No podemos, tampoco, pensar que los cambios se impondrán por sí mismos. Es hora de elaborar una nueva praxis, plural pero unificadora. Y todas las contribuciones de esta nueva edición de nuestra Agenda apuntan en este sentido, sirven de necesario alimento para esa demanda de horizontes espirituales. Son propuestas para guiar nuestros pasos en un mundo que necesita una opción definitiva por la vida y la dignidad de la casa común.
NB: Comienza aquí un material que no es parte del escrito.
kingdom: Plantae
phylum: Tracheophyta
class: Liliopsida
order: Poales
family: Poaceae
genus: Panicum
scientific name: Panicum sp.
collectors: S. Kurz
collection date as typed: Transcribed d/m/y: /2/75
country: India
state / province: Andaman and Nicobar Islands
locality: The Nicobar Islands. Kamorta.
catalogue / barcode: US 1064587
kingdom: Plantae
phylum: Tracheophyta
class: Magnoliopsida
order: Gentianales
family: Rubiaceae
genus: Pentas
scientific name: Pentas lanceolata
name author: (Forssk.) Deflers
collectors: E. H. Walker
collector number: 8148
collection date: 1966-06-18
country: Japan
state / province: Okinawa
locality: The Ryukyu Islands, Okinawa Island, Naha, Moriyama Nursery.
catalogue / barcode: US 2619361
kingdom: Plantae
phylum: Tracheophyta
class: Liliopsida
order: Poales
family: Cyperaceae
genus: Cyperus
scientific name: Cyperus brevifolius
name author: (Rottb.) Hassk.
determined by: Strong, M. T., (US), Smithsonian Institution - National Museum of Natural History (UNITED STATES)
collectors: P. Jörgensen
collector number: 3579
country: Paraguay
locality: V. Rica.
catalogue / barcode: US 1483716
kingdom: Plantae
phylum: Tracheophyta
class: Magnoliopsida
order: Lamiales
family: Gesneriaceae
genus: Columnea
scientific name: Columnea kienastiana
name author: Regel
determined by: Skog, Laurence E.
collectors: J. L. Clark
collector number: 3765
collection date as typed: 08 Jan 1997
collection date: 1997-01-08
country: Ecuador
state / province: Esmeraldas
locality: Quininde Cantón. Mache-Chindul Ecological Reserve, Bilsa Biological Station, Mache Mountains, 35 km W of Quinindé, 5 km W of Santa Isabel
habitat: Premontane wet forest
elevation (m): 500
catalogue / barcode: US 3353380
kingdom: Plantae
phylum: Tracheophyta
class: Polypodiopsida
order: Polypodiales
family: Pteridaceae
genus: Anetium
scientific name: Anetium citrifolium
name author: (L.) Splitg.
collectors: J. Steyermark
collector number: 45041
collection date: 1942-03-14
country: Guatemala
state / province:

Nota: Durante 29 años Don Pedro Casaldáliga, José María Vigil y la red de personas que han colaborado cada año con el milagro de la Agenda Latinoamericana, nos han permitido tener acceso a una herramienta que nos orienta y nos da pistas sobre cómo construir ese otro mundo que es posible, desde el pueblo y para el pueblo.

En el 30 aniversario de la Agenda Latinoamericana nos alegra mucho que el milagro siga siendo posible, gracias a una red de personas que ponen al servicio del pueblo latinoamericano y el mundo, sus habilidades y dones, su fuerza y espíritu, y por supuesto, gracias a ustedes que la esperan fielmente cada año … gracias por permitirnos decir una vez más que seguimos «al servicio de las grandes causas».